Anterolateral thigh flap
A thigh flap has the benefit of being able to hide scarring under clothing. Sensation might be less than when a forearm flap is used, and some skin/body types might not be suitable for this option. Sometimes a urethra can be included.
Abdominal flap phalloplasty
This local flap is used for people with a suitable amount of abdominal tissue. Cosmesis and poor sensation are disadvantages of this approach. A urethra can be created, but requires a separate procedure that often involves a forearm free flap.

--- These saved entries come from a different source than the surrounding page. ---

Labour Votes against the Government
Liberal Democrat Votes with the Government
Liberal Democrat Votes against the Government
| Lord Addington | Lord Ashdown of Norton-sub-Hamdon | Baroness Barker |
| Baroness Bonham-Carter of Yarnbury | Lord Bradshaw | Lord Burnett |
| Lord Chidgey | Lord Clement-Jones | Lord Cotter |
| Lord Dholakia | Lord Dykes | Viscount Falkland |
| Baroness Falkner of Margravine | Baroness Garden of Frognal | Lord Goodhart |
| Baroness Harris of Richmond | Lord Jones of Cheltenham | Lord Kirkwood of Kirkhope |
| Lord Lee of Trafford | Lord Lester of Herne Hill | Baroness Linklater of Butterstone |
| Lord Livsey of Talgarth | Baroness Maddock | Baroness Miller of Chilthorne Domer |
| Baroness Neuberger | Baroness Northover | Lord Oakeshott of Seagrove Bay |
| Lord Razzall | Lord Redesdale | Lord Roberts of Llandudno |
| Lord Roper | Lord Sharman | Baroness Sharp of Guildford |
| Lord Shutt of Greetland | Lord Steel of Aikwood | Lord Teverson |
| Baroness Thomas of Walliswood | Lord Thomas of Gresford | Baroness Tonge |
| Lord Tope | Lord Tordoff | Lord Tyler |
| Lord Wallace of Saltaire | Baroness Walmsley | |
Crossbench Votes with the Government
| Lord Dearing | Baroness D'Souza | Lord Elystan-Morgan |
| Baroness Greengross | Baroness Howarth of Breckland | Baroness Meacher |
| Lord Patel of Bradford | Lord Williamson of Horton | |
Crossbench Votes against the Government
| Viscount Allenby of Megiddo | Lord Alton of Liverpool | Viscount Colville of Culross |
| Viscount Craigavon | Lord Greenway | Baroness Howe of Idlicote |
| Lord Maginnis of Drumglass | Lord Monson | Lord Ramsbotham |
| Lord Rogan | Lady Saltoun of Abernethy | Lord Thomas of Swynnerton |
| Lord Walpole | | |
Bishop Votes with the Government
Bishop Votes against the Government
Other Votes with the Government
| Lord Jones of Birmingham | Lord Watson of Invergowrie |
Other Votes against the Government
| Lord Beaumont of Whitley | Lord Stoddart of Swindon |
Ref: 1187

Complications and postoperative care
Postoperative care for phalloplasty and metoidioplasty patients involves regular follow-up appointments and wound care. Additional surgeries might be required to address complications. A variety of short- and long-term complications exist for phalloplasty (Table 4).

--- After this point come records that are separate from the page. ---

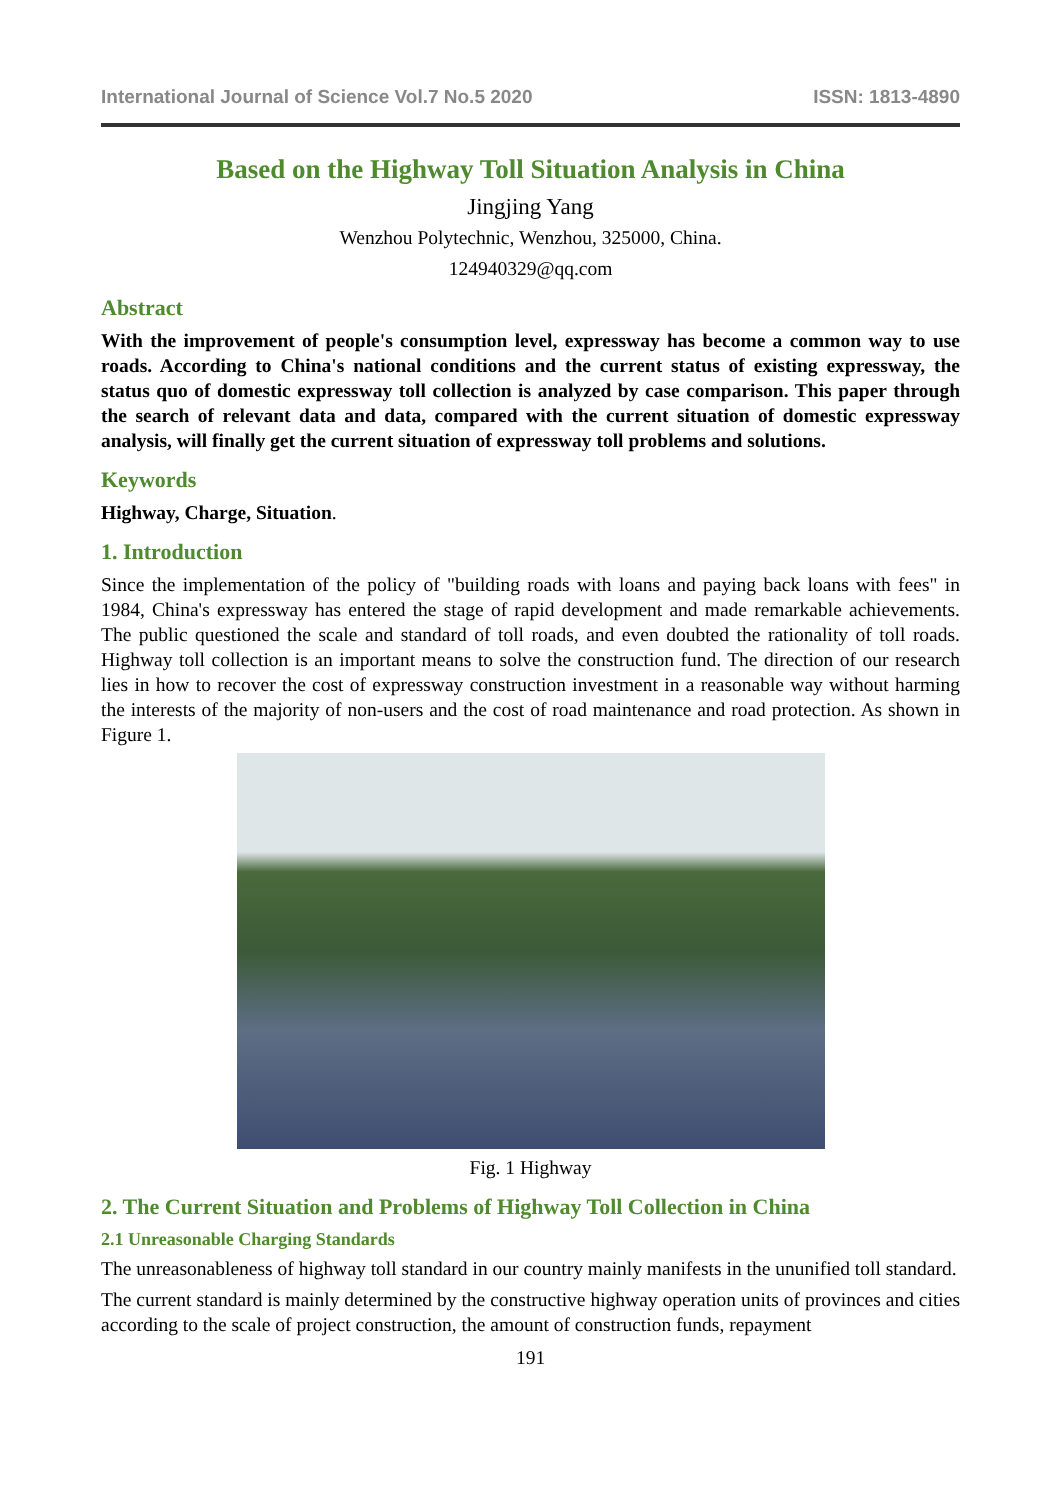International Journal of Science Vol.7 No.5 2020 ISSN: 1813-4890
Based on the Highway Toll Situation Analysis in China
Jingjing Yang
Wenzhou Polytechnic, Wenzhou, 325000, China.
124940329@qq.com
Abstract
With the improvement of people's consumption level, expressway has become a common way to use roads. According to China's national conditions and the current status of existing expressway, the status quo of domestic expressway toll collection is analyzed by case comparison. This paper through the search of relevant data and data, compared with the current situation of domestic expressway analysis, will finally get the current situation of expressway toll problems and solutions.
Keywords
Highway, Charge, Situation.
1. Introduction
Since the implementation of the policy of "building roads with loans and paying back loans with fees" in 1984, China's expressway has entered the stage of rapid development and made remarkable achievements. The public questioned the scale and standard of toll roads, and even doubted the rationality of toll roads. Highway toll collection is an important means to solve the construction fund. The direction of our research lies in how to recover the cost of expressway construction investment in a reasonable way without harming the interests of the majority of non-users and the cost of road maintenance and road protection. As shown in Figure 1.
Fig. 1 Highway
2. The Current Situation and Problems of Highway Toll Collection in China
2.1 Unreasonable Charging Standards
The unreasonableness of highway toll standard in our country mainly manifests in the ununified toll standard.
The current standard is mainly determined by the constructive highway operation units of provinces and cities according to the scale of project construction, the amount of construction funds, repayment
191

Table 4. Female-to-male: Operations and techniques available, and the benefits and risks. Click here to enlarge
Male-to-female surgeries
Gender affirmation surgery for trans-women generally involves orchidectomy, with or without scrotectomy, or some form of vaginoplasty.3,4
Orchidectomy involves the removal of both testicles and is suitable for those patients with significant testicular or scrotal dysphoria, as well as patients wishing to cease testosterone-blocking medications or to facilitate genital tucking.20
Vaginoplasty is a gender affirmation surgery designed for transgender women and non-binary individuals, aiming to create a neovagina. The surgical process includes two primary techniques: penile inversion or non-penile inversion. In the penile inversion approach, the penile skin is inverted to form the neovagina, whereas the non-penile inversion technique uses grafts or tissue from other areas of the body, such as the peritoneum, scrotum or sigmoid colon, to construct the neovagina. Vaginoplasty variants include zero depth, which focuses on external appearance without the vaginal canal, or full depth, which includes the creation of a functional vaginal canal (Table 5). Occasionally, a patient might prefer to have a penectomy, rather than a full reconstruction.

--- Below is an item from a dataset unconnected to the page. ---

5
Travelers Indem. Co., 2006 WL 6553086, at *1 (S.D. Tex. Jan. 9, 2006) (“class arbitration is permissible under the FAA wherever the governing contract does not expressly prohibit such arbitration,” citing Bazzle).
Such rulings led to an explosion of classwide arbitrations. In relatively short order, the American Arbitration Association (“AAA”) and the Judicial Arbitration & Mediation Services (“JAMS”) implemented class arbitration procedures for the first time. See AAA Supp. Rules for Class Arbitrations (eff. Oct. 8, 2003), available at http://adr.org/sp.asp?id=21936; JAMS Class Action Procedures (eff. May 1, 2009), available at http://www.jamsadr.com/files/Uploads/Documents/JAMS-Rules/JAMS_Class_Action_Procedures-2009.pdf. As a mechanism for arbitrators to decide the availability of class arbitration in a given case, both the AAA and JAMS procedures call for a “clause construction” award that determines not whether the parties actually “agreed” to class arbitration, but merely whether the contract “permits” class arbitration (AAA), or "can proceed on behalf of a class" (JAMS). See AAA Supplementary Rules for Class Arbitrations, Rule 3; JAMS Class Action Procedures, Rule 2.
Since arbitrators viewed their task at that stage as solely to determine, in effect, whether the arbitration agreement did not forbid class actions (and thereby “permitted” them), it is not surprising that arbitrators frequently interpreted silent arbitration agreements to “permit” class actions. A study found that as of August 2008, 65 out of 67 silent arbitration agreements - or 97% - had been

Table 5. Male-to-female: Operations and techniques available, and the benefits and risks. Click here to enlarge
Preoperative care involves thorough patient assessment, psychological evaluation and extensive discussions to clarify readiness and informed consent. Postoperative care includes pain management, dilation exercises and maintaining surgical site hygiene. Potential complications include infection, bleeding, rectal or bladder injury, loss of sensation and neovaginal stenosis or loss of depth. Vaginoplasty can be an important step in the gender affirmation process, aligning physical appearance with a patient’s gender identity. Pre- and postoperative care is essential to minimise complications and ensure successful outcomes.
Conclusion
Gender affirmation surgery is likely to have an increasingly important role in the management of gender dysphoria. It is important for primary care physicians and surgeons to understand available options for gender affirmation surgeries in Australia, as well as referral processes in order to optimise timely patient care.
Key points
- Gender affirmation surgeries are important for improving quality of life of transgender and non-binary individuals.
- General practitioners have an important role in transgender medicine, including capacity assessment, initiating hormone treatments and understanding optimal timing for referral to gender surgeons.
- Multidisciplinary, collaborative care between surgeons, general practitioners and other healthcare providers is vital for timely patient care.
- Continued research and education are necessary to provide optimal care to this often, under-serviced patient population.